BEGIN EXTRACTED RECORDS

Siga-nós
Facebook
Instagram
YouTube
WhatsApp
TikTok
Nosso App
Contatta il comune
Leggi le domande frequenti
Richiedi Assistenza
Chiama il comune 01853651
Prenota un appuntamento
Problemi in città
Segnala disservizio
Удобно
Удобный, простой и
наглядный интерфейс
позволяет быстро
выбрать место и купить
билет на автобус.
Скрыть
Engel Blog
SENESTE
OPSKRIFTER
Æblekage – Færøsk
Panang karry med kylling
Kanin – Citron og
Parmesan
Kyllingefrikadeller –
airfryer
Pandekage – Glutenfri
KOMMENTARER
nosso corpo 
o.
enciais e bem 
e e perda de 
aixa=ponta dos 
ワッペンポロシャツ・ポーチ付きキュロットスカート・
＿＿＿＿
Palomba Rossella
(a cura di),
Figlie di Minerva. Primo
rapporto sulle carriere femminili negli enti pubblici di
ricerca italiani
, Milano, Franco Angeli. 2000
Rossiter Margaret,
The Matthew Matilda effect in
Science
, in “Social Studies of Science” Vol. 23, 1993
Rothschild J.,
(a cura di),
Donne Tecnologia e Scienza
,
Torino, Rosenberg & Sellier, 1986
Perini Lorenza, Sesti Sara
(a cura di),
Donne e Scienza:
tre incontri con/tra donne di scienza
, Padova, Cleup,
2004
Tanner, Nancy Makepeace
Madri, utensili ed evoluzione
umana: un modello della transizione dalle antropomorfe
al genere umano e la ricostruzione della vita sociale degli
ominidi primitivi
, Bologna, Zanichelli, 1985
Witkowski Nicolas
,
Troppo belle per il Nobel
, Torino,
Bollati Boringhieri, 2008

END EXTRACTED RECORDS

> _ASSIGNMENT_:
Please rewrite all of the records with "Torino" changed to "Turin" wherever it occurs, keeping everything else unchanged.

> _WRITTEN ANSWER_:
Siga-nós
Facebook
Instagram
YouTube
WhatsApp
TikTok
Nosso App
Contatta il comune
Leggi le domande frequenti
Richiedi Assistenza
Chiama il comune 01853651
Prenota un appuntamento
Problemi in città
Segnala disservizio
Удобно
Удобный, простой и
наглядный интерфейс
позволяет быстро
выбрать место и купить
билет на автобус.
Скрыть
Engel Blog
SENESTE
OPSKRIFTER
Æblekage – Færøsk
Panang karry med kylling
Kanin – Citron og
Parmesan
Kyllingefrikadeller –
airfryer
Pandekage – Glutenfri
KOMMENTARER
nosso corpo 
o.
enciais e bem 
e e perda de 
aixa=ponta dos 
ワッペンポロシャツ・ポーチ付きキュロットスカート・
＿＿＿＿
Palomba Rossella
(a cura di),
Figlie di Minerva. Primo
rapporto sulle carriere femminili negli enti pubblici di
ricerca italiani
, Milano, Franco Angeli. 2000
Rossiter Margaret,
The Matthew Matilda effect in
Science
, in “Social Studies of Science” Vol. 23, 1993
Rothschild J.,
(a cura di),
Donne Tecnologia e Scienza
,
Turin, Rosenberg & Sellier, 1986
Perini Lorenza, Sesti Sara
(a cura di),
Donne e Scienza:
tre incontri con/tra donne di scienza
, Padova, Cleup,
2004
Tanner, Nancy Makepeace
Madri, utensili ed evoluzione
umana: un modello della transizione dalle antropomorfe
al genere umano e la ricostruzione della vita sociale degli
ominidi primitivi
, Bologna, Zanichelli, 1985
Witkowski Nicolas
,
Troppo belle per il Nobel
, Turin,
Bollati Boringhieri, 2008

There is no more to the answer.